In this regard, it is important to remember that any medical treatment can have a lethal side effect. That isn’t the same thing as mercy killing. Consider: Sometimes patients die earlier than they would otherwise have during surgery intended to save life.  That is no more euthanasia than dying from legitimately applied pain control

Criticisms of legitimately applied palliative sedation, as mentioned above,  may be based on a vitalistic notion that anything that results in an earlier death is killing. But as noted above, that clearly isn’t true. Perhaps, more often, it is intended to blur the lines between euthanasia and palliation, to make the former easier to justify politically.

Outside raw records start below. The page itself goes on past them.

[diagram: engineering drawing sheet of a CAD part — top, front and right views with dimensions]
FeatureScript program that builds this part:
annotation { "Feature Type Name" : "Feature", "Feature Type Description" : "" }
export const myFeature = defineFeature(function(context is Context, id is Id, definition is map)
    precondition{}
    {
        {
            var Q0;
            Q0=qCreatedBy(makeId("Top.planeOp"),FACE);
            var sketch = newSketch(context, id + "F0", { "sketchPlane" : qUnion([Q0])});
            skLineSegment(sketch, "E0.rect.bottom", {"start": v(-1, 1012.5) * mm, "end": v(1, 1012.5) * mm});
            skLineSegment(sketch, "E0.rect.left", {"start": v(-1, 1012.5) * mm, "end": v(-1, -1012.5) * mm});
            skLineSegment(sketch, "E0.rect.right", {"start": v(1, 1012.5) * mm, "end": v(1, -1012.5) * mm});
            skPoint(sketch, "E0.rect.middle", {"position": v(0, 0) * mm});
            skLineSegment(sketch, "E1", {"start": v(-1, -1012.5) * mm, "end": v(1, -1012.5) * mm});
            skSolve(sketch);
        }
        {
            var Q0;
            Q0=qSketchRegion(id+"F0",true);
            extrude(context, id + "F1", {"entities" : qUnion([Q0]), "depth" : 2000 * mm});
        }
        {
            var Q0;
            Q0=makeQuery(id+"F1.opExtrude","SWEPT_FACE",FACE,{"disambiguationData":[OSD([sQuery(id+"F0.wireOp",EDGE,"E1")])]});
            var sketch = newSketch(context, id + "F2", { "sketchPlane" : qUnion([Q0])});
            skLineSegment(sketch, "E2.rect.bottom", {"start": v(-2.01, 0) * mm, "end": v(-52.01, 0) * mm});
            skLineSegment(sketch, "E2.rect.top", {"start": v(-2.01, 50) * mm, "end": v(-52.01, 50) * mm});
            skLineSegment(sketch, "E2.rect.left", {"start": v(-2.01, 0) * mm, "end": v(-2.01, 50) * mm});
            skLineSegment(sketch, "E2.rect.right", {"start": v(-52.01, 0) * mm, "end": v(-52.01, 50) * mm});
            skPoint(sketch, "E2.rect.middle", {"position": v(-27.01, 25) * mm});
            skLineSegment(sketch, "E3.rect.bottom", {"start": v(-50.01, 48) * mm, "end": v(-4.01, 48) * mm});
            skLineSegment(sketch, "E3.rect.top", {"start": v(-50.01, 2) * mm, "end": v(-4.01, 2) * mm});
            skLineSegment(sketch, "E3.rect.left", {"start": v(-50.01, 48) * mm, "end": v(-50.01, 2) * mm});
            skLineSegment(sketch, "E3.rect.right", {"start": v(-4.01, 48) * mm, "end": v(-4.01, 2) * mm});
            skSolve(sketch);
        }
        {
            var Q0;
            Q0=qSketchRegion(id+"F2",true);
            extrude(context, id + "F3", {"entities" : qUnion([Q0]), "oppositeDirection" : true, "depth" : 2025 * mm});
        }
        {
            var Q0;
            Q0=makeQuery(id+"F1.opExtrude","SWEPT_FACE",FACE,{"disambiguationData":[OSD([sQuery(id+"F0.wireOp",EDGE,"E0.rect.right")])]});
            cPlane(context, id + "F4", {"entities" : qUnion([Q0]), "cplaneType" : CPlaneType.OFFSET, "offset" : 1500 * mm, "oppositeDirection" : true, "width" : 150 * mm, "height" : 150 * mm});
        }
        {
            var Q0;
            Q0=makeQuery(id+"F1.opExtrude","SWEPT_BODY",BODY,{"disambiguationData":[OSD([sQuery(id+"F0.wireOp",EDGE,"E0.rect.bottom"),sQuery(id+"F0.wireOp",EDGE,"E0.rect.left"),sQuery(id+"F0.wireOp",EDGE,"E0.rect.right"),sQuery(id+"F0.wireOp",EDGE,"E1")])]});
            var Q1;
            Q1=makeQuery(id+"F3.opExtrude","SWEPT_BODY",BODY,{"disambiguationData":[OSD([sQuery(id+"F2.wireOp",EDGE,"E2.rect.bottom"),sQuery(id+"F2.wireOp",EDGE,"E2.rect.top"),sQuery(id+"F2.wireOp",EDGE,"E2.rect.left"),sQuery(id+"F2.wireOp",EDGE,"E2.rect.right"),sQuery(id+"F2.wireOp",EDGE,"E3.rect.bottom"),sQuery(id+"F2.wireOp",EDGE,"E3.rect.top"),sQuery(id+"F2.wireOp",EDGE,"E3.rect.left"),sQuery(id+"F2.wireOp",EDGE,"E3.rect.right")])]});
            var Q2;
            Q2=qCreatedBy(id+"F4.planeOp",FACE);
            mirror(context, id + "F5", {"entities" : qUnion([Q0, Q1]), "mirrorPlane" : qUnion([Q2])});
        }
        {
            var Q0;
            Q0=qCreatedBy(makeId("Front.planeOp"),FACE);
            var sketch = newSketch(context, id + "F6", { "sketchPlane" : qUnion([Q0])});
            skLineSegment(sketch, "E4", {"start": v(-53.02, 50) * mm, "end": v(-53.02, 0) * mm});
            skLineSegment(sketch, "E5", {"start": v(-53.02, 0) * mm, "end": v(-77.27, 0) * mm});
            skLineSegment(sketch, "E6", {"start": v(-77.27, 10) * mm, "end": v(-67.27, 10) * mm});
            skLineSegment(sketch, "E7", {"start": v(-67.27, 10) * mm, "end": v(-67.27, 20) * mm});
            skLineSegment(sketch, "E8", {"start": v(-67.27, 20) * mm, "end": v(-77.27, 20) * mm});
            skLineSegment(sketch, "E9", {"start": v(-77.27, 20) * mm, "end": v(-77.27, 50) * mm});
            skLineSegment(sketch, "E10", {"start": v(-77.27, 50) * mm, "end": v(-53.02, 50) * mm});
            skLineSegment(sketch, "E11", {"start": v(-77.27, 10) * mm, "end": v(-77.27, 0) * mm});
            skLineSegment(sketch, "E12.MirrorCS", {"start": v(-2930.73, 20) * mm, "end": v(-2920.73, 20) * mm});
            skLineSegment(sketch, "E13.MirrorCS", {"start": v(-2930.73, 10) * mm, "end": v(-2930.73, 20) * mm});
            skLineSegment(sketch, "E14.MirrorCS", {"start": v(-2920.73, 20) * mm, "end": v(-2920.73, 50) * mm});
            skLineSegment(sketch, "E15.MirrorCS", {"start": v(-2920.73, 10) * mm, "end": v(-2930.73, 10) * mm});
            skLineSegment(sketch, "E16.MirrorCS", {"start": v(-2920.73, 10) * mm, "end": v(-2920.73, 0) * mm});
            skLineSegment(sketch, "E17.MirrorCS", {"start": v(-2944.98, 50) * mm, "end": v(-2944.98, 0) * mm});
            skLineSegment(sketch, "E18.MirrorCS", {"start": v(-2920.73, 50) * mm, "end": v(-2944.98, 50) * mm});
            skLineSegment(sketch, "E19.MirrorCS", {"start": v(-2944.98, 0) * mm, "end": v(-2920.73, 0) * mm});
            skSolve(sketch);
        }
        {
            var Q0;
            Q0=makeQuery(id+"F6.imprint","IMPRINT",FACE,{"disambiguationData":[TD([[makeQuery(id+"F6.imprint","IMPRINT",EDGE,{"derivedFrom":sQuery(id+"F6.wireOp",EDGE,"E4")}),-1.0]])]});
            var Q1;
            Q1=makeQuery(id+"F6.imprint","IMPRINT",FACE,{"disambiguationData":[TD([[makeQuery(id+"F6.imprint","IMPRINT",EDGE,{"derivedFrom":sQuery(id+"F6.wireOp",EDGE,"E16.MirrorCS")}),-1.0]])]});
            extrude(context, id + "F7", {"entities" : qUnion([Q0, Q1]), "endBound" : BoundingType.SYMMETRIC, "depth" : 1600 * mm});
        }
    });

Among the intentional line blurrers is the assisted suicide advocacy organization Compassion and Choices—formerly the Hemlock Society—that clearly has ambitions to become the Planned Parenthood of death. C & C was the moving force behind pernicious legislation in California two years ago—AB 2747—that as originally written would have given a legal right to patients with one year or less to live to demand sedation and withdrawal of food and fluids—without regard to whether their symptoms warranted such radical action—so that death would be caused by dehydration.  (That part of the bill was defeated.) I wrote at length about AB 2747 here, for those who want more details.

That problem of blurred lines is addressed in the article:
There is one ethical guidepost for all the protocols: Terminal sedation should not become so routine that the end of life is scheduled like elective surgery, for the convenience of the doctor or the family, or because the patient’s care is no longer economically viable. Physicians occasionally feel pressure to turn up the medication, said Dr. Pauline Lesage, Beth Israel’s hospice medical director. The pressure may come from weary relatives, who say, in effect, “Now it’s enough; I just want him to disappear.” Sometimes the pressure is institutional. “You may be tempted to jump over because, oh well, ‘I need the bed,’ or ‘That’s enough, I don’t see what we are doing here,’ ” she explained. The doctors resist pressure to deliberately hasten death, she said. “Otherwise you see that you are jumping into a different field.”

Exactly.

Relevant to Obamacare and its intent to centralize the standards of medical treatment under federal control, we have also seen some apparent abuses of palliative sedation in the UK under the Liverpool Care Pathway—pushed by the country’s rationing board NICE—which seems to have been misapplied to treat dying patients as members of categories rather than individuals, meaning some received sedation whose symptoms did not warrant it.  Indeed, as I reported over at NRO, that seems to have led to the death by dehydration of at least one patient whose autopsy showed he had a treatable condition.

I am glad the NYT published the article.  And as I said, it is too long to really discuss in detail here.  I think certain distinctions could have been clearer.  But this is an issue worth knowing about.  Indeed, knowledge is the best way to keep it from being abused—both at the clinical setting and in the public square.